**THE TASK**
Please reproduce the passage about life in Vancouver word for word, in full.

**SELECTED EXTRACT**
☆ ☆ ☆ ☆ ☆

Like this brilliant Vancouver Magazine article reports, I know more and more people in their 30s and 40s looking for second jobs, but most of them are secretly thinking there’s got to be a better life where we don’t need to work 60-hour weeks to be stuck in traffic only to pay exorbitant prices as premiums for the location — be it in dining, rent, clothing, or whatever. (Or $10 draught sleeves of local beer.)
This will always be my home, but I wish to hell so many people hadn’t found out about it, because I’m REALLY not digging the company.
Every day, I’m tired, I’m annoyed, I’m broke, and I’m left wondering when I’m gonna bloody stop feeling like this.
And then I realized: I’m not. It won’t stop.
It’s not me, Vancouver. It’s you.
For all your positives, there’s all these downsides that no one wants to talk about.
You’ve got a lot of people who don’t smile on streets, who look like they’ve been slapped if you say “hello” (if they look at you at all). You’re expensive. Your traffic is often at a crawl. You’re filled with “scenes.” And, because you’re so expensive, everyone’s so primed to get by and get ahead that socializing seems more about business than making friends.
God, you’re SO expensive.
I just can’t pay the price anymore, not literally or figuratively. It’s eating at my soul.
I have a Virginia Woolf quote on a memento at home. It says: “If you are losing your leisure, look out, for you may be losing your soul.” One day recently, I dusted it, read it, and I realized I’m absolutely losing my soul.

☆ ☆ ☆ ☆ ☆

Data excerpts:
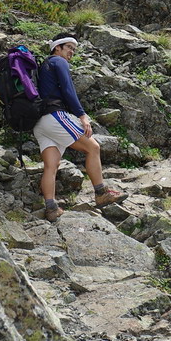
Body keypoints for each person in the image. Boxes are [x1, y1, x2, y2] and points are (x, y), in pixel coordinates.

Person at [34, 32, 128, 221]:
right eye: (68, 47)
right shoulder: (58, 62)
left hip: (39, 123)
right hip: (54, 116)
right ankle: (101, 193)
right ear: (57, 47)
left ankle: (51, 208)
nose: (71, 52)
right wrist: (82, 116)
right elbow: (68, 90)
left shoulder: (43, 66)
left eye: (74, 49)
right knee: (93, 147)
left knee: (51, 166)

☆ ☆ ☆ ☆ ☆

**ANSWER SECTION**
Like this brilliant Vancouver Magazine article reports, I know more and more people in their 30s and 40s looking for second jobs, but most of them are secretly thinking there’s got to be a better life where we don’t need to work 60-hour weeks to be stuck in traffic only to pay exorbitant prices as premiums for the location — be it in dining, rent, clothing, or whatever. (Or $10 draught sleeves of local beer.)
This will always be my home, but I wish to hell so many people hadn’t found out about it, because I’m REALLY not digging the company.
Every day, I’m tired, I’m annoyed, I’m broke, and I’m left wondering when I’m gonna bloody stop feeling like this.
And then I realized: I’m not. It won’t stop.
It’s not me, Vancouver. It’s you.
For all your positives, there’s all these downsides that no one wants to talk about.
You’ve got a lot of people who don’t smile on streets, who look like they’ve been slapped if you say “hello” (if they look at you at all). You’re expensive. Your traffic is often at a crawl. You’re filled with “scenes.” And, because you’re so expensive, everyone’s so primed to get by and get ahead that socializing seems more about business than making friends.
God, you’re SO expensive.
I just can’t pay the price anymore, not literally or figuratively. It’s eating at my soul.
I have a Virginia Woolf quote on a memento at home. It says: “If you are losing your leisure, look out, for you may be losing your soul.” One day recently, I dusted it, read it, and I realized I’m absolutely losing my soul.